Au niveau politique, les unions intégrées dont l’exemple le plus poussé est l’Union européenne ont encouragé des Etats à aligner leur politique dans une perspective de prospérité. Le supranational européen s’est instauré au niveau législatif et économique. Cela conduit actuellement à une défiance de plusieurs Etats européens et à une montée de partis politiques appelant à une renationalisation et à un retour au souverainisme politique et économique. Le régionalisme politique européen permet à des projets de grande ampleur de se créer à l’instar d’une action conjointe dans la protection de l’environnement et la lutte contre la pollution, de projets maritimes communs, ou dans le développement énergétique. 

L’Union européenne promeut l’Europe des régions, notamment depuis le Traité de Maastricht en 1992. Les spécificités territoriales doivent conduire à une application différenciée de la politique européenne selon les besoins. Les fonds européens mettent en avant les valeurs et les projets régionaux. L’institutionnalisation du Comité des régions en 1992 permet aux régions de faire remonter des revendications particulières. Elle réutilise des notions catholiques.  

De nouveaux régionalismes se créent dans le même temps au sein même de cette union régionalisée qu’est l’Union européenne. Le groupe de Višegrad composé de la Hongrie, la République Tchèque, la Slovaquie et la Pologne s’unit afin de peser dans les débats européens et de faire valoir leurs propres intérêts, notamment dans la crise migratoire européenne. En effet, ils ne souhaitent pas participer à la politique de quotas d’accueil des demandeurs d’asile. Un rapprochement entre Etats s’observe aussi dans la région Balte afin de lier des pays plus petits afin de peser face à la France et à l’Allemagne dans les décisions.  

La notion « régionalisme » a ainsi plusieurs définitions et applications au niveau européen. Ce nouveau dossier de Nouvelle Europe permet d’en avoir un aperçu qui, loin d’être exhaustif, appelle à de nouvelles réflexions sur ce sujet. 

Premièrement, Francis Masson relate le projet « Three-seas initiative » en Europe. Le régionalisme n’est pas uniquement une lutte pour l’indépendance mais également une union entre plusieurs Etats pour porter des projets et des valeurs communes. 

Svetlana Kim illustre les liens entre communauté et ancrage territorial concernant les Koryo-saram en Russie. Une régionalisation passe-t-elle nécessairement par l’apanage d’un territoire ?

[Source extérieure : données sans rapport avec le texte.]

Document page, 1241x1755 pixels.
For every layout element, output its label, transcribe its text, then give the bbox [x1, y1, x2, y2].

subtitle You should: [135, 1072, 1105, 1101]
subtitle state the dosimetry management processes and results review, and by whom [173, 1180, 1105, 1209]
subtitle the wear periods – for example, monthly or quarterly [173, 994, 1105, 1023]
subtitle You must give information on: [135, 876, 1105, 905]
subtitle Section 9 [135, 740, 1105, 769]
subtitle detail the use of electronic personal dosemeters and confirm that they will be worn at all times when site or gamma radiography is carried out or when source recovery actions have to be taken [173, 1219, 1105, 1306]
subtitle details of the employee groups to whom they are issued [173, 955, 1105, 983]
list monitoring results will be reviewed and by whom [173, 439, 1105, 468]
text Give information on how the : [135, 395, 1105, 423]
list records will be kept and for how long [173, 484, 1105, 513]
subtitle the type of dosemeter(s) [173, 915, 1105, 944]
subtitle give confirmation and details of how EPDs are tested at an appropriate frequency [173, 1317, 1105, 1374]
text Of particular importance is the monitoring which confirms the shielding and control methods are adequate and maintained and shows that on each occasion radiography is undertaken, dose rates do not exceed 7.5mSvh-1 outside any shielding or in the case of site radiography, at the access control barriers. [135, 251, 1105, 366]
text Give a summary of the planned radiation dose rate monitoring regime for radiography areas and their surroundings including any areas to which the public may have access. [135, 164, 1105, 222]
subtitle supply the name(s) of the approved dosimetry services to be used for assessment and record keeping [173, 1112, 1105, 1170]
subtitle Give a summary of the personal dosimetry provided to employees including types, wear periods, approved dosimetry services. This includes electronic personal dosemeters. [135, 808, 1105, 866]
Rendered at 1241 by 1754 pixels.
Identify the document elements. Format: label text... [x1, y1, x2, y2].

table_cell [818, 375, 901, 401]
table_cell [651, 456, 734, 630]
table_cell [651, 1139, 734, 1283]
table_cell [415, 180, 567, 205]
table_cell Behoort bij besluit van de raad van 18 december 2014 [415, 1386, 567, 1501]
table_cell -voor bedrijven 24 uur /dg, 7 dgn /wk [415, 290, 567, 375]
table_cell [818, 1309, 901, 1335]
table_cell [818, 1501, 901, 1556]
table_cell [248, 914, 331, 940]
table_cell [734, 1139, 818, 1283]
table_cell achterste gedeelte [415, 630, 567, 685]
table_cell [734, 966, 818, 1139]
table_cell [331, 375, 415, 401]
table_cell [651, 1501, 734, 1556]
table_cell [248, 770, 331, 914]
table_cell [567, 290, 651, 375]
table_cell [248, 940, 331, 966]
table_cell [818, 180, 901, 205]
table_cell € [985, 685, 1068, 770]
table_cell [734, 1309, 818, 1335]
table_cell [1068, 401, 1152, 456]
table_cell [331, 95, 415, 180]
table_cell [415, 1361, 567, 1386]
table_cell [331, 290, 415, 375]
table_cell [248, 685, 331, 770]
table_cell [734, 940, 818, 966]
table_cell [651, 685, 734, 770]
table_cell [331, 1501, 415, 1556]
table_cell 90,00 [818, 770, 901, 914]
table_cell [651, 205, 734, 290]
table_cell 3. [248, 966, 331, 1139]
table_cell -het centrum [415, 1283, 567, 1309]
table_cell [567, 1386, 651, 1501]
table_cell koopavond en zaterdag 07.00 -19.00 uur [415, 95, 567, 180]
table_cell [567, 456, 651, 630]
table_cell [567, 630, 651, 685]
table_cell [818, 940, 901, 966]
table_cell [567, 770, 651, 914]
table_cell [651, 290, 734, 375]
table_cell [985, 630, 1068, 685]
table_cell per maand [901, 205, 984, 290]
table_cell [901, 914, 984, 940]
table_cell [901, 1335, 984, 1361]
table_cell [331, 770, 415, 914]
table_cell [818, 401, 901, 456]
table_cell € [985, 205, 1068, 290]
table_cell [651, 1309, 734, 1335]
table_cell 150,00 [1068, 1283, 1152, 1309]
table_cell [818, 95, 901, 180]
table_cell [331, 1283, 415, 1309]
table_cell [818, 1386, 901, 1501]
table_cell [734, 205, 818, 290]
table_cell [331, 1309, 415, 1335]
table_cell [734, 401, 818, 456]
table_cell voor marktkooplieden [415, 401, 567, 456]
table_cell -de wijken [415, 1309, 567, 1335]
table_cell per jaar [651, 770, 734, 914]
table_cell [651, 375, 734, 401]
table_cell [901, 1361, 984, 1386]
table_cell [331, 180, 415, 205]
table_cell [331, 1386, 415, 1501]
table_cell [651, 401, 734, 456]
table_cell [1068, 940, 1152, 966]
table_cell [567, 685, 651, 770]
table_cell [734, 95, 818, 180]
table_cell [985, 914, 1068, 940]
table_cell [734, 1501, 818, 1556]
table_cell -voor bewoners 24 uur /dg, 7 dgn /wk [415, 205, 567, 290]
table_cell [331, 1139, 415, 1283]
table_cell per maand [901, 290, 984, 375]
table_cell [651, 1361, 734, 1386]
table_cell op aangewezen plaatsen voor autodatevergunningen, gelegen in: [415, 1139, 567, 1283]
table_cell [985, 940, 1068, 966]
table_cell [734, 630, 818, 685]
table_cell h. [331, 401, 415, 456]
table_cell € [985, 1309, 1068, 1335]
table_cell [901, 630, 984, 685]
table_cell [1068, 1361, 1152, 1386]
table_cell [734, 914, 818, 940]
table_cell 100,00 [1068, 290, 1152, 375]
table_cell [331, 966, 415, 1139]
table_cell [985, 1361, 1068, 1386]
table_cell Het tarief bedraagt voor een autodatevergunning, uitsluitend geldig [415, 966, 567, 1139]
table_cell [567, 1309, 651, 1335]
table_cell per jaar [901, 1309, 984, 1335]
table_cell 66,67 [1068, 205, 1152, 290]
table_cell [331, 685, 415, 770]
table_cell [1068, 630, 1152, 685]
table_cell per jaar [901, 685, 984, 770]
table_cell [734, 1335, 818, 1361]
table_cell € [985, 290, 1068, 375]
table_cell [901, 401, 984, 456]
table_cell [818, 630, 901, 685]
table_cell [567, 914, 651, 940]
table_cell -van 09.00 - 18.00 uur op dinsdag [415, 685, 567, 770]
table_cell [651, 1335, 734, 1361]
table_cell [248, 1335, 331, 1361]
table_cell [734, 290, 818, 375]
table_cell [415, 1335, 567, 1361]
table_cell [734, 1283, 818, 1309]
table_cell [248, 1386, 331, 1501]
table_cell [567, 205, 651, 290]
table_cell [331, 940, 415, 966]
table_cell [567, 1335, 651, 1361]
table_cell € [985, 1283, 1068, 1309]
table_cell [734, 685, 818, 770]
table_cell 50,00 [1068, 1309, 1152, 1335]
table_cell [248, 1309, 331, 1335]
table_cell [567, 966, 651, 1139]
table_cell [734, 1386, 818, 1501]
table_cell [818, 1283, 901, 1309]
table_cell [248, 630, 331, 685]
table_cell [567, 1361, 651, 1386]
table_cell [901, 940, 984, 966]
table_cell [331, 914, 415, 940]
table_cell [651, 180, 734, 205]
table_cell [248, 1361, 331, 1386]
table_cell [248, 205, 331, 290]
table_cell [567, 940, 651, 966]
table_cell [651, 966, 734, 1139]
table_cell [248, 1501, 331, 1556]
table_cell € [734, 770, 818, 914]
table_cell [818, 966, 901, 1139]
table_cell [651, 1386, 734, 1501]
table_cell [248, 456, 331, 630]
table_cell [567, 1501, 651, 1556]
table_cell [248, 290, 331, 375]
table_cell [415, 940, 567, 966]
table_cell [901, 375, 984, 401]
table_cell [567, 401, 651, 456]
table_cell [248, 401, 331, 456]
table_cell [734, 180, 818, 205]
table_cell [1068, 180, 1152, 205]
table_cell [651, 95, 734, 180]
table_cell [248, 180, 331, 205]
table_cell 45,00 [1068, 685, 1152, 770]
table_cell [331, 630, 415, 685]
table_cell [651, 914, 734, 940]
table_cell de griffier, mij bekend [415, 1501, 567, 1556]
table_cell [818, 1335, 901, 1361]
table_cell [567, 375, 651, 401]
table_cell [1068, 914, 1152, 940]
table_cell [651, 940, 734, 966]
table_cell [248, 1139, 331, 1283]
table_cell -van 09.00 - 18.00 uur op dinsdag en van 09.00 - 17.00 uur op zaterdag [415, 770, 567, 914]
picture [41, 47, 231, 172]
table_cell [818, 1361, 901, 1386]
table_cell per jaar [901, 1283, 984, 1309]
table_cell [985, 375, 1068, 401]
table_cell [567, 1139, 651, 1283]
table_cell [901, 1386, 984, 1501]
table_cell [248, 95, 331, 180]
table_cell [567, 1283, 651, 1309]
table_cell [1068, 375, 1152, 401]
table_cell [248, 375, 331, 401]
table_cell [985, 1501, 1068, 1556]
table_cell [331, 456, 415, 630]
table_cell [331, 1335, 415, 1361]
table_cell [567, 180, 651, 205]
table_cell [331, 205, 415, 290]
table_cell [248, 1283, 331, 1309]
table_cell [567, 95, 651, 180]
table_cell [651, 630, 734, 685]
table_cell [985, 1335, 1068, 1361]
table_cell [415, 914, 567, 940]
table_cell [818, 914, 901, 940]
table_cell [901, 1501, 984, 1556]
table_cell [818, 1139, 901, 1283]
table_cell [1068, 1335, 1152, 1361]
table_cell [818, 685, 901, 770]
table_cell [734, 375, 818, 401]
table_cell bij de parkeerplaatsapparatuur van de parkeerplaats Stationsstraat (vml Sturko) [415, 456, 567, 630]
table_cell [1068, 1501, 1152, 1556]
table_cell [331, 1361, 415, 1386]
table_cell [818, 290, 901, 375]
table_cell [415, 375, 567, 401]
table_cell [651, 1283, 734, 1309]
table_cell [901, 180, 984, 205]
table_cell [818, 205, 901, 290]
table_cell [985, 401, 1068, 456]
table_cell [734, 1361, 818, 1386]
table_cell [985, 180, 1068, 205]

Pauline Maufrais étudie le régionalisme dans les Etats Baltes depuis la chute de l’Union soviétique en 1991. Le régionalisme entre plusieurs Etats permet de peser davantage au sein des institutions internationales. 

Andreas Pacher analyse les liens entre le principe européen de “subsidiarité” permettant un développement et une application de l’action politique par l’entité la plus compétente, et l’église catholique. Si ce principe trouve son origine dans la religion catholique, son application diffère au sein de l’UE. 

Guillaume Gonzalez reprend un projet proposé par la Commission européenne sur le développement de « Centres opérationnels régionaux » pour sécuriser l’approvisionnement en électricité au niveau européen et une régionalisation de ce domaine. Toutefois, un débat émerge sur ce sujet qui reste une prérogative nationale. 

Balázs Gyimesi retrace l’histoire de la région du Tyrol du Sud actuellement en Italie. Cette région où la population parle majoritairement allemand montre les conséquences des fluctuations des frontières en Europe. L’auteur s’interroge sur les conséquences d’une autonomisation de cette région. 

 

Summary

Regionalism presents different definitions depending on the countries and cultures. It can be a construction of a reality, old or new and, most of all, local or international. Simply, it is a local identity in a territory. It involves a particular culture or language in a region (Britany, Corsica) where people promote it and also defend it. Besides, it can represent an alliance between countries to develop a different politic or economy framework, such as the Visegrad group in Europe (Poland, Czech Republic, Slovakia, Hungary) or the European projects concerning electricity security. Promoting by the European Union, regionalism is also a mean for local communities to defend themselves against the central government. 

This dossier tries to analyse various visions of regionalism in our societies and continent.